Obrigada pela informação.

Não chorei. Não gritei. Não fiz o escândalo que ele provavelmente esperava. Desliguei o forno, peguei três caixas no armário e comecei a empacotar as coisas dele como se estivesse esvaziando o apartamento de um inquilino cujo contrato finalmente havia expirado. As camisas dele. O carregador do relógio. O perfume caro que ele comprou com o meu dinheiro. A lâmina de barbear. Os tênis. O fone de ouvido gamer que ele usava enquanto gritava com estranhos online. Até a foto emoldurada da nossa viagem a Valle de Bravo, aquela que ele insistia em manter ao lado da televisão, como se emoldurá-la pudesse de alguma forma fazer uma mentira parecer real.

Às 23h30 daquela noite, minha caminhonete estava carregada.

Às 11h50, eu estava estacionada em frente à casa de Lara, em uma rua tranquila de Coyoacán. Minha pequena lanterna estava acesa e os vasos de flores estavam arrumados. Coloquei as coisas dele sob o toldo, posicionei a mala preta em cima e deixei um bilhete bem à vista.

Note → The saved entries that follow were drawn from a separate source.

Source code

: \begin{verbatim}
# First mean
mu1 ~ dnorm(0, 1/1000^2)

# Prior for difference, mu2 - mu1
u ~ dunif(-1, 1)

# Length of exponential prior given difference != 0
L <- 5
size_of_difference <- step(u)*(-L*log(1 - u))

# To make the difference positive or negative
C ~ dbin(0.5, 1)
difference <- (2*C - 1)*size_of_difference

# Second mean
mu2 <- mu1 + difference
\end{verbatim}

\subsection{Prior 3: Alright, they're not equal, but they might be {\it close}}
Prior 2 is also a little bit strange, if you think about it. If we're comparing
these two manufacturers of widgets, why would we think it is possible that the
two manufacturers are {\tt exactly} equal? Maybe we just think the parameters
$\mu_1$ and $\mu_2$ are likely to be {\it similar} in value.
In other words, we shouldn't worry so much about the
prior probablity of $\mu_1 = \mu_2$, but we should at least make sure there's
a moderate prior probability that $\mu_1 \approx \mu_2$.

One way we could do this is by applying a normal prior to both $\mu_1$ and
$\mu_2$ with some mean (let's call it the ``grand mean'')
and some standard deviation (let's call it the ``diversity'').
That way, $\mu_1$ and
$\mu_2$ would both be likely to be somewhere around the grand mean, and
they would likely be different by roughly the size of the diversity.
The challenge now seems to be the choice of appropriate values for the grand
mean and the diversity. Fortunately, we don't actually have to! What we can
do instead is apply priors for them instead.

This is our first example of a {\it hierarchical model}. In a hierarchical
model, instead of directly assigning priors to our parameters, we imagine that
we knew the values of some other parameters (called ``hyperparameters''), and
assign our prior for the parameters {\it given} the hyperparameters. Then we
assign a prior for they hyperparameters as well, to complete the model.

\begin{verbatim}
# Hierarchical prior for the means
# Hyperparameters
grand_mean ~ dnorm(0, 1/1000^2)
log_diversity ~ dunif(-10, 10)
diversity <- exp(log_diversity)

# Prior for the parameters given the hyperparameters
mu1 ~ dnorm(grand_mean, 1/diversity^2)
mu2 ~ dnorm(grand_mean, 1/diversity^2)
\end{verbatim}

Pertences pessoais de Emiliano. Agora são seus.

Voltei para casa com as janelas abertas, o vento de março chicoteando meu rosto, um pensamento pesando no meu peito: eu não me permitiria mais ser humilhada por um homem que confundiu amor com consentimento. Assim que cheguei, liguei para um chaveiro de emergência. Ele trocou as fechaduras, reprogramou o sistema de acesso digital e me cobrou uma quantia exorbitante. Paguei sem hesitar. Ainda era mais barato do que dividir meu apartamento com um homem infiel.

As ligações começaram antes da meia-noite.

Certo, o que você fez?

Responda. Isso não tem graça.

Onde estão minhas coisas?

À 1h14 da manhã, ele começou a bater violentamente na minha porta da frente. Eu o vi pela campainha com vídeo. Ele estava lá, ainda vestindo a mesma camisa azul-escura do domingo passado, cambaleando até a minha porta e agindo como um furioso, como se fosse a vítima.